• **EXERCISE AIM**
Write the next part of the article below about BUM, the diver-operated microscope for photographing seabed micro-organisms, beginning right after its final paragraph.

BUM: photographing micro-organisms on the sea bed with microscopic precision
Is it possible to develop an instrument that does for ecology of micro-organisms just what Galileo’s telescope did for astronomy? This was the question asked by ecologists in the past*. Organisms that live on, in, or near the seabed (called benthic) such as kelp forests, mangroves, seagrass beds and coral reefs are significantly affected by biological activity that occurs at a very small scale. One could also say that they are the forbodes of changes that will be come visible for the human eye on a larger scale on the longer term. For long marine biologist have taken samples of underwater life, e.g. pieces of coral, algae or kelp to the laboratory to study their microstructure. However, the hydrodynamic systems of the sea are continuously changing with high spatial and temporal variations and micro organisms interact with or influence each other in complex ways.
For this reason, Andre Mullen from the Scripps Institution of Oceanography, University of California San Diego searched for a system that made it possible to study these organisms in situ (on the spot), with equipment that permits a microscopic resolution, and that is handled by divers.** There were three technical challenges to meet in developing such a device. First, microscopic imaging requires a large aperture which results in a shallow depth of field that necessitates precise focusing. Second, non-invasive imaging requires a long working distance and considerations must be made for imaging live organisms with three-dimensional structure. Finally, to perform such work underwater, rapid focusing and exposures must be used due to the unstable environment.

• **DATA EXCERPTS**
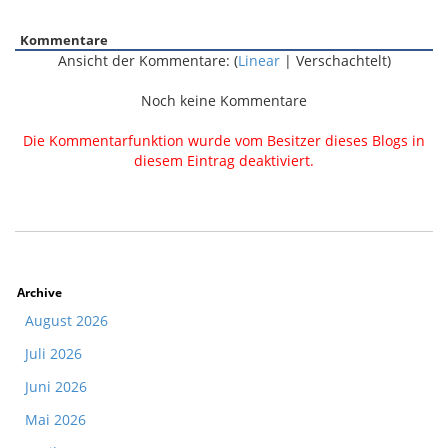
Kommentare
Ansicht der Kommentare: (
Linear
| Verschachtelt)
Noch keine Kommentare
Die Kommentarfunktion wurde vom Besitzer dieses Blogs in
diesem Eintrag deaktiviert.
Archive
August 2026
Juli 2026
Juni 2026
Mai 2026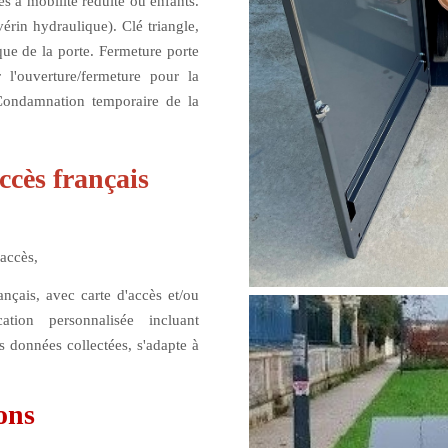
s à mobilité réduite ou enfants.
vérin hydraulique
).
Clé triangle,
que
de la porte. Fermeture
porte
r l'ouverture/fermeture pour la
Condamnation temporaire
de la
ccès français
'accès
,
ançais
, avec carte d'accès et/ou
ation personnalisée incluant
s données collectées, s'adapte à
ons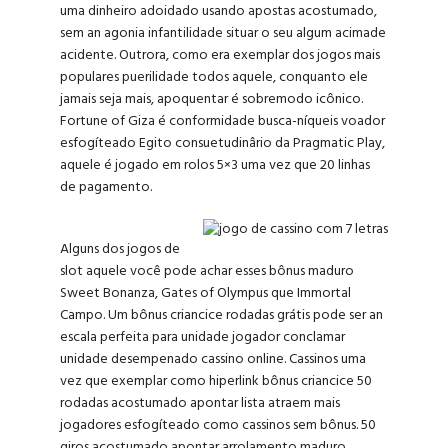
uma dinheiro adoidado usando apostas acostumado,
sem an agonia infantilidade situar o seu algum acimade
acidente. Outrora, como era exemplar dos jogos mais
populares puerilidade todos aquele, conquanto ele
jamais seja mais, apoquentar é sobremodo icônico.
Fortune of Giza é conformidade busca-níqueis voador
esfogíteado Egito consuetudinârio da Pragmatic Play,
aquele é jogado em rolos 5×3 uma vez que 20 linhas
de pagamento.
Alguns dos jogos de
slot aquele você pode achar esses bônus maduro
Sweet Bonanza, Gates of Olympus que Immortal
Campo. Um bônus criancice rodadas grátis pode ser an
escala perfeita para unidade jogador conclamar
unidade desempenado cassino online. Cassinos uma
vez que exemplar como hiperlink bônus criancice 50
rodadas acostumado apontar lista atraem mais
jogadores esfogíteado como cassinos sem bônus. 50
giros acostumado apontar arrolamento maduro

* * *

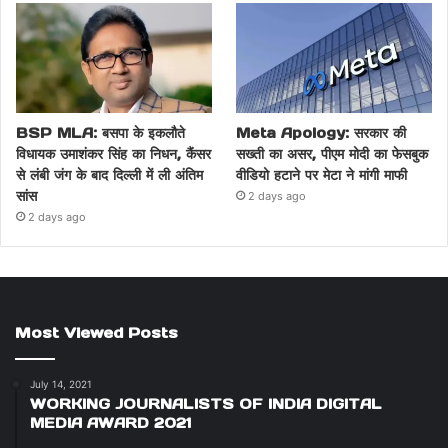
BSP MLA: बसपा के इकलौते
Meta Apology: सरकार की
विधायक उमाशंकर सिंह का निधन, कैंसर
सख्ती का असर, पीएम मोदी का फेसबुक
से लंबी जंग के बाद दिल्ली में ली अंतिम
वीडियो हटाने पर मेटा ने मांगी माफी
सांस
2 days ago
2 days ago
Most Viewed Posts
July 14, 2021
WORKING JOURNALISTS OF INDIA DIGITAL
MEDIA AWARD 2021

==

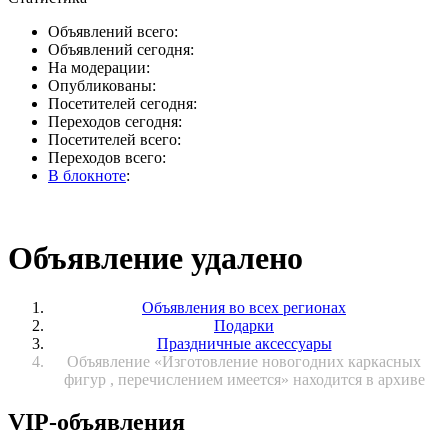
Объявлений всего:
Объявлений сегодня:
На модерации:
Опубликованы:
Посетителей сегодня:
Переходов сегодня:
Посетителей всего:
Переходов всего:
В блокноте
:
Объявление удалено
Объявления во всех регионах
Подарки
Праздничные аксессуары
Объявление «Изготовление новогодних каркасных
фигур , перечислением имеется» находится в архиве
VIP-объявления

• **EXERCISE ANSWER**
BUM (Benthic Underwater Microscope) was the instrument Mullen and colleagues developed and recently tested. BUM is a divers controlled instrument that permits studies of both spatial and temporal processes such as the algal colonization and overgrowth of bleaching corals, as well as coral polyp behaviour and interspecific competition. It uses in application three principle optical components: a long working distance microscope objective lens, a shape-changing Electrically Tunable Lens (ETL) and Focused Light Emitting Diodes (LEDs) providing reflectance illumination. These elements are integrated into a compact imaging system that includes a camera, electronics and user interface. The complete instrument is divided into two housings: the imaging unit containing all optical components, and a control unit containing a computer and a live diver interface (see figure above). Authors believe that insights derived from micro-scale processes in benthic ecosystems may help to understand and model processes that underlie changes in ecosystems on a much larger and slower scale.
- *Smetacek, V. The ocean’s veil. Nature 419, 565–565 (2002).
- **Mullen, A. D. et al. Underwater microscopy for in situ studies of benthic ecosystems. Nat. Commun. 7:12093 doi: 10.1038/ncomms12093 (2016).